2001-12-17 Thread Lourens Veen

On Monday 17 December 2001 20:18, [EMAIL PROTECTED] wrote:
 snip
 Is there some combination of existing functions that would let
 you re-compose an image as:

 0% red, 50% green, 50% blue  (i.e., a red-blocking filter)

 Is there some way to use blending of layers and opacity to do
 this?  Or some other tools or scripts?

Maybe this is more a question for gimp-user, but since it's here...It's 
possible, but a bit tricky. Here's what I can come up with (using your 
0:50:50 example):

Decompose the image into R, G and B images.

For each channel image, add a greyscale layer, black for 0% for that channel, 
white for 100%, or anything in between. In your example, red would get a 
black layer on top while red and green would get 128,128,128-coloured layers.

Set the layer mode on these new layers to multiply.

Flatten the R, G and B images.

Provided data
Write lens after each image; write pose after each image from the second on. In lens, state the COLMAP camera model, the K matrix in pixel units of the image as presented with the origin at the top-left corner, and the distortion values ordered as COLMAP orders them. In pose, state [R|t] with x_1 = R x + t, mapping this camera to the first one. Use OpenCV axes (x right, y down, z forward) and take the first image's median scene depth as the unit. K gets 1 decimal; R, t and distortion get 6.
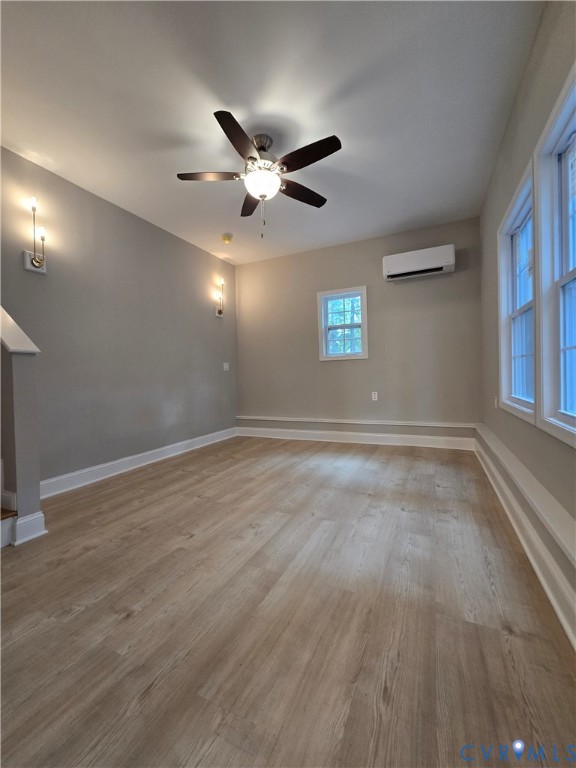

Things to do
1: List each step of the procedure that the reply in the color-channel filtering post lays out, in order.
2: Reproduce the color-channel filtering post word for word, covering the stretch from "Maybe this is" through "get 128,128,128-coloured layers.".
3: Carry on the color-channel filtering post after its final sentence, in the same voice.

Task answers
1:
1. Decompose the image into R, G and B images.
2. For each channel image, add a greyscale layer: black for 0% for that channel, white for 100%, or anything in between.
3. Set the layer mode on these new layers to multiply.
4. Flatten the R, G and B images.

2:
Maybe this is more a question for gimp-user, but since it's here...It's 
possible, but a bit tricky. Here's what I can come up with (using your 
0:50:50 example):

Decompose the image into R, G and B images.

For each channel image, add a greyscale layer, black for 0% for that channel, 
white for 100%, or anything in between. In your example, red would get a 
black layer on top while red and green would get 128,128,128-coloured layers.

3:
Create a new image the size of the others, and add three layers, a red one 
(255, 0, 0), a green one (0, 255, 0) and a blue one (0, 0, 255). Set the 
layer mode to addition for the topmost two layers. Now add layer masks to 
each of the layers, and paste the corresponding channel image into the layer 
masks.

In your example, this would give you 0*R + 0.5*G + 0.5*B, which is the image 
you're after.

The only problem I can see is that you might run into rounding errors, 8 bits 
isn't that much accuracy, but given the simplicity of the operation I think 
you should be fine.

I think this would also be easy to make into a script, but I'll leave that to 
someone else.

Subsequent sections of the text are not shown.